Every household in the UK is to have pornography blocked by their internet provider unless they choose to receive it, David Cameron is to announce.

In addition, the prime minister will say possessing online pornography depicting rape will be illegal.

In a speech, Mr Cameron will warn that access to online pornography is "corroding childhood".

Search engines will be given until October to introduce further measures to block illegal content.

In addition, experts from the Child Exploitation and Online Protection Centre (Ceop) will be given enhanced powers to examine secretive file-sharing networks, and a secure database of banned child porn images gathered by police across the country will be used to trace illegal content and the paedophiles viewing it.

Under new measures, family-friendly filters will be automatically selected for all new internet customers - though they can choose to switch them off.

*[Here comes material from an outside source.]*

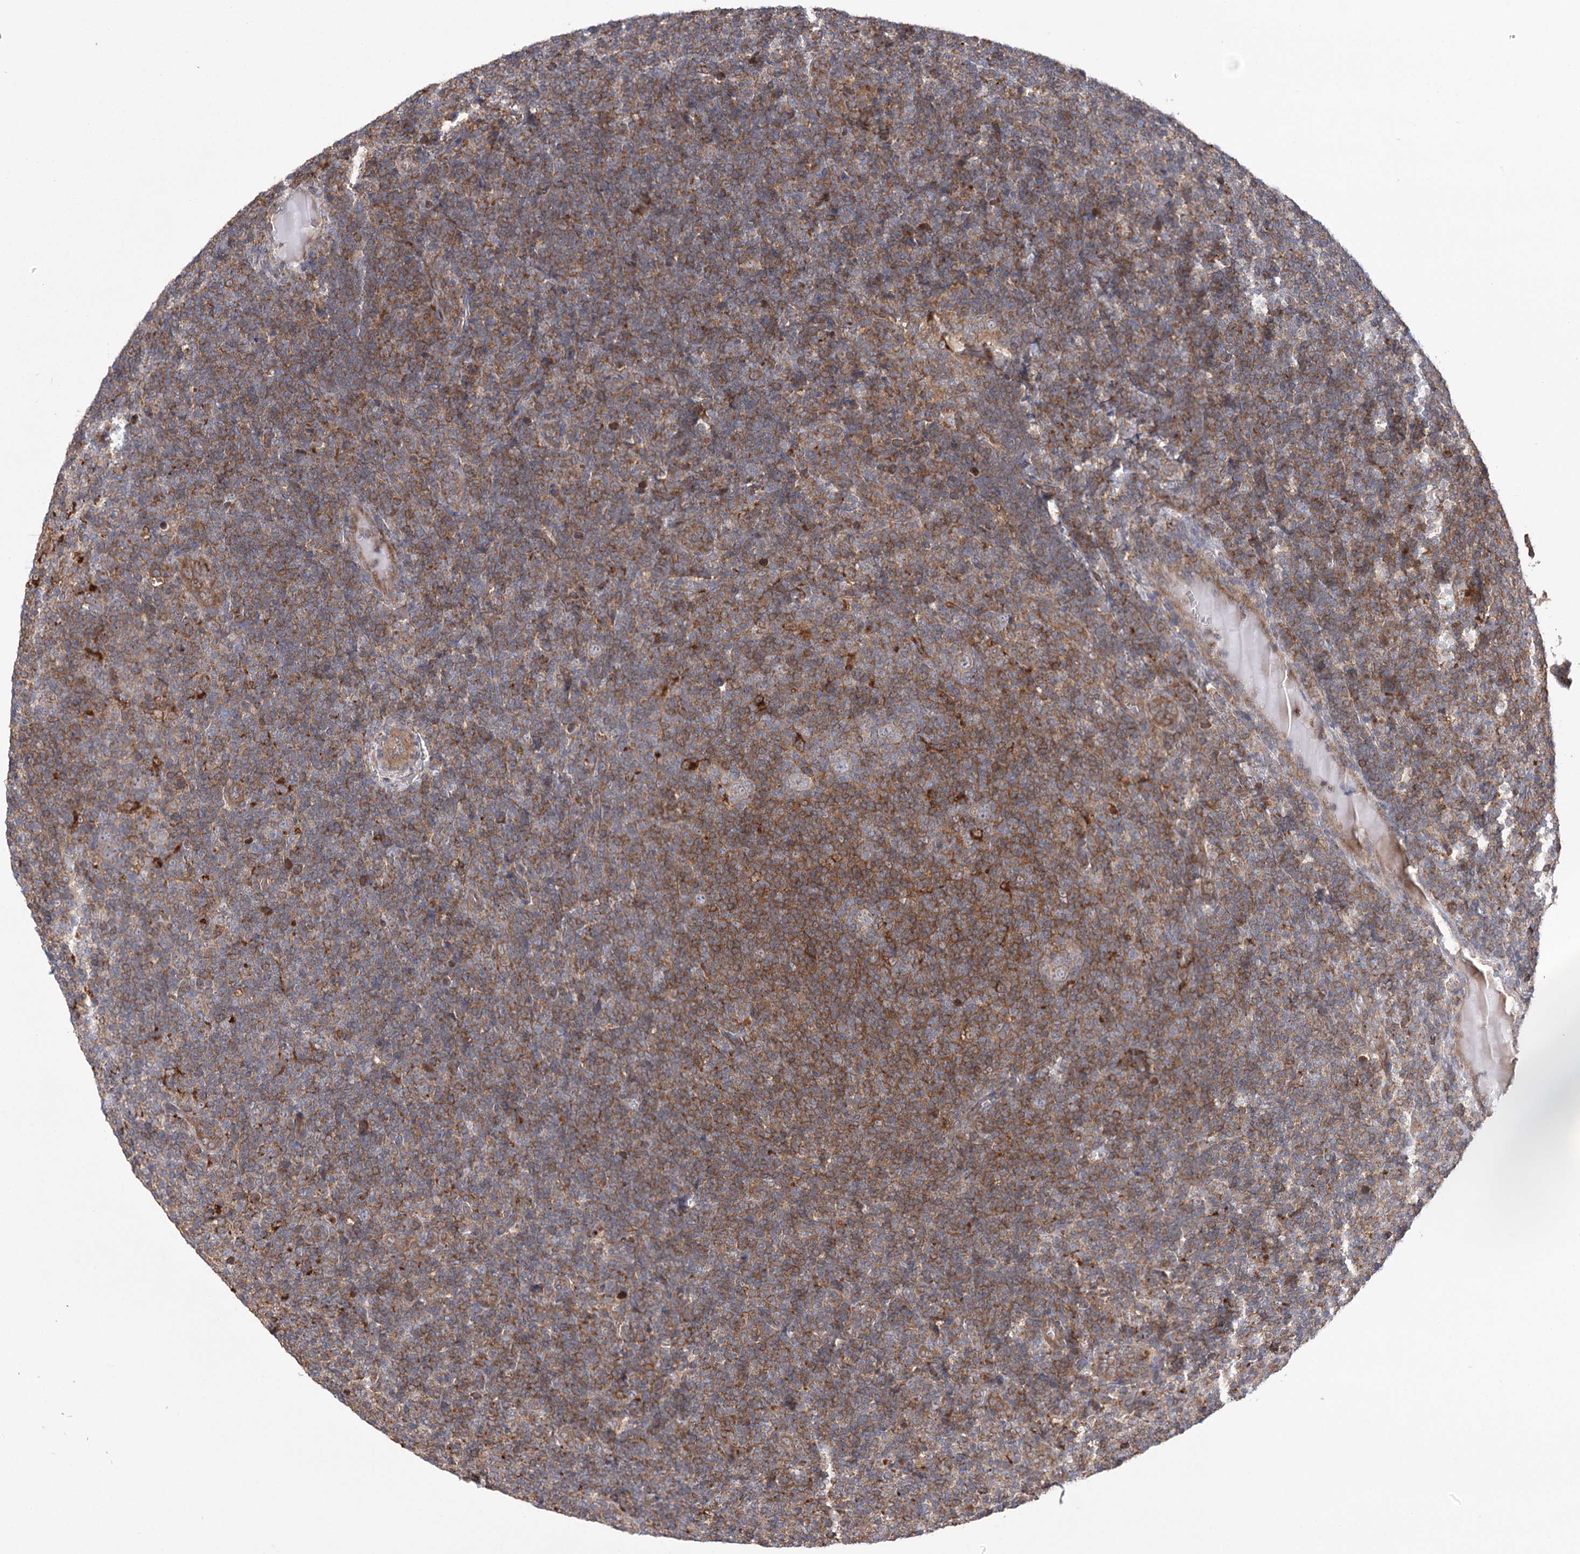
{"staining": {"intensity": "negative", "quantity": "none", "location": "none"}, "tissue": "lymphoma", "cell_type": "Tumor cells", "image_type": "cancer", "snomed": [{"axis": "morphology", "description": "Hodgkin's disease, NOS"}, {"axis": "topography", "description": "Lymph node"}], "caption": "IHC of lymphoma reveals no staining in tumor cells. (Stains: DAB IHC with hematoxylin counter stain, Microscopy: brightfield microscopy at high magnification).", "gene": "VPS37B", "patient": {"sex": "female", "age": 57}}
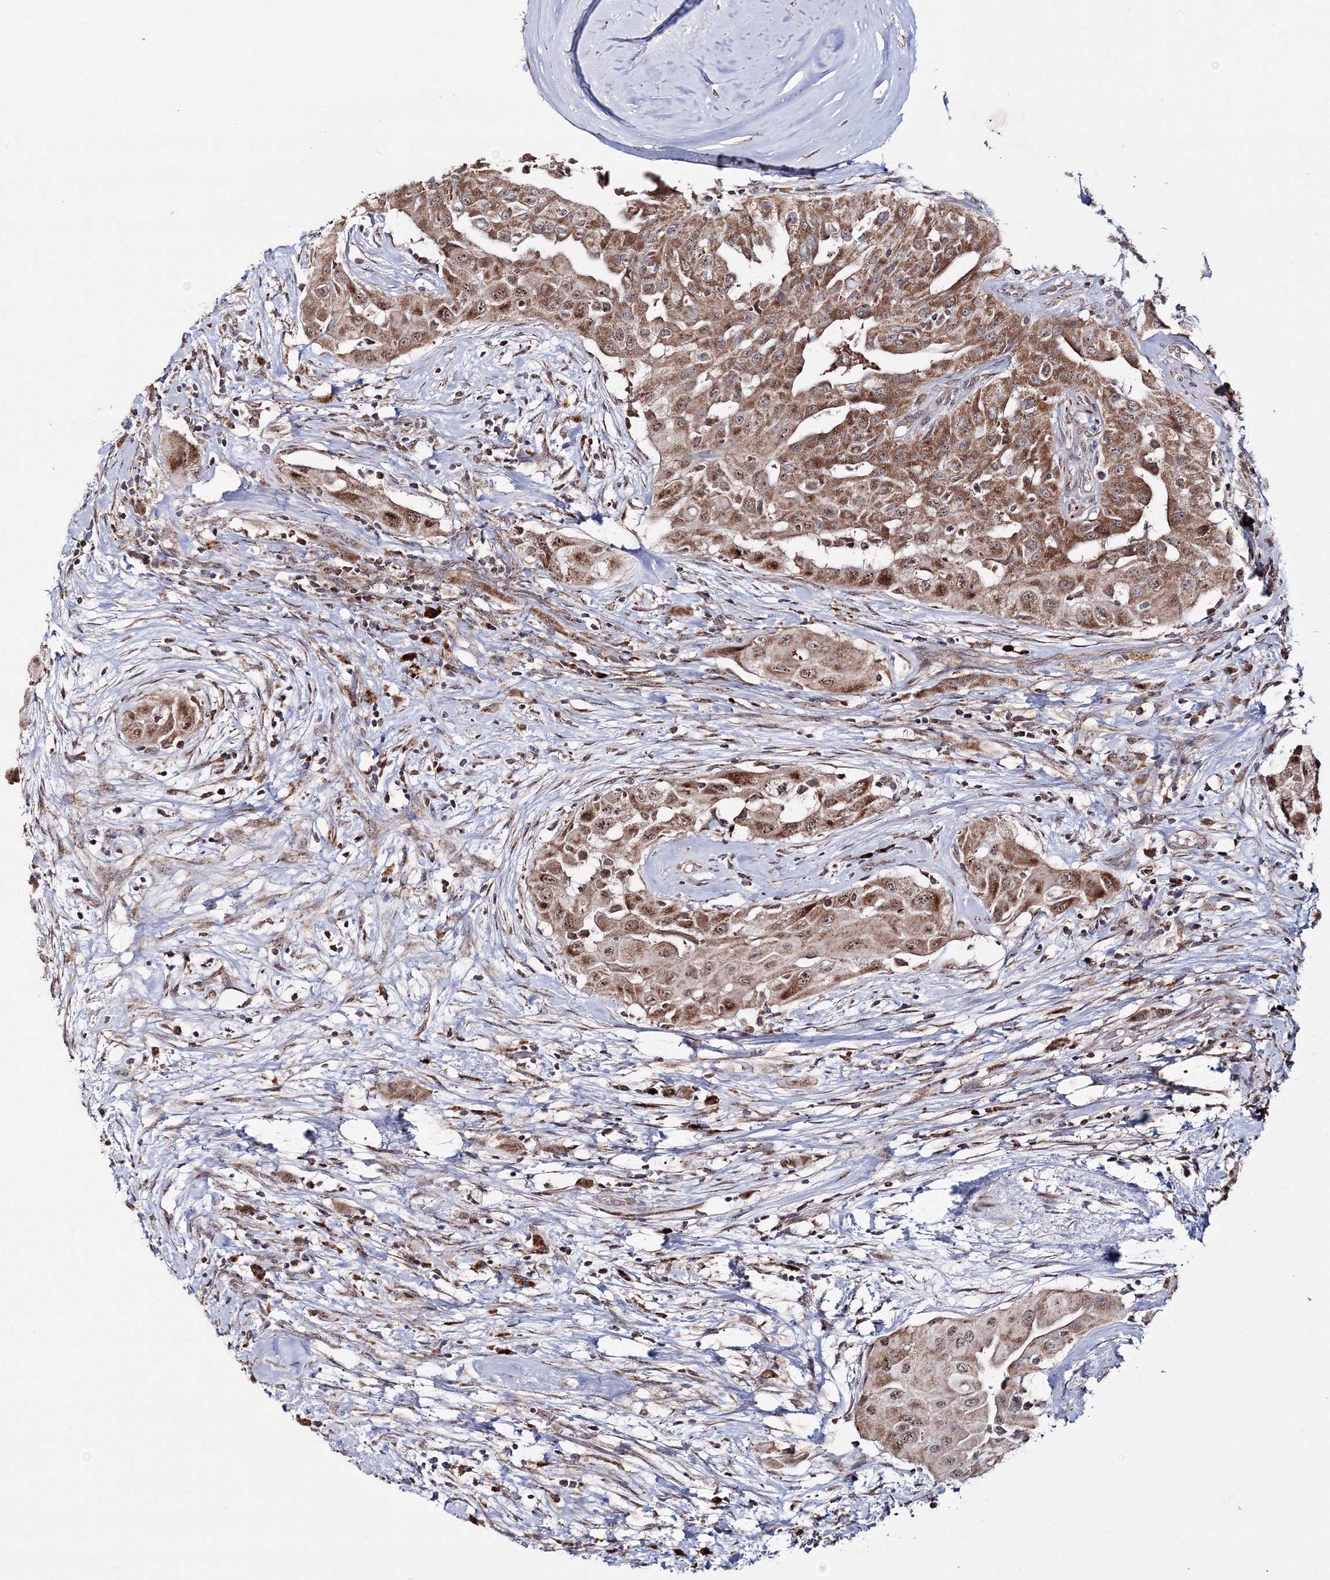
{"staining": {"intensity": "moderate", "quantity": ">75%", "location": "cytoplasmic/membranous"}, "tissue": "thyroid cancer", "cell_type": "Tumor cells", "image_type": "cancer", "snomed": [{"axis": "morphology", "description": "Papillary adenocarcinoma, NOS"}, {"axis": "topography", "description": "Thyroid gland"}], "caption": "Immunohistochemistry (IHC) of thyroid cancer exhibits medium levels of moderate cytoplasmic/membranous positivity in about >75% of tumor cells.", "gene": "PEX13", "patient": {"sex": "female", "age": 59}}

And millions of existing computer users will be contacted by their internet providers and told they must decide whether to activate filters to prevent their children accessing unsuitable material.

'Danger to children'

Mr Cameron will say: "I want to talk about the internet. The impact it is having on the innocence of our children. How online pornography is corroding childhood.

"And how, in the darkest corners of the internet, there are things going on that are a direct danger to our children, and that must be stamped out.

"I'm not making this speech because I want to moralise or scaremonger, but because I feel profoundly as a politician, and as a father, that the time for action has come. This is, quite simply, about how we protect our children and their innocence."

Mr Cameron will say that possession of pornography which is so extreme that it cannot even be bought in a licensed sex shop will be made illegal, bringing England and Wales in line with Scotland.

"These images normalise sexual violence against women - and they are quite simply poisonous to the young people who see them," he will say.

"We are closing the loophole - making it a criminal offence to possess internet pornography that depicts rape."

The move has been welcomed by women's groups and academics who had campaigned to have "rape porn" banned.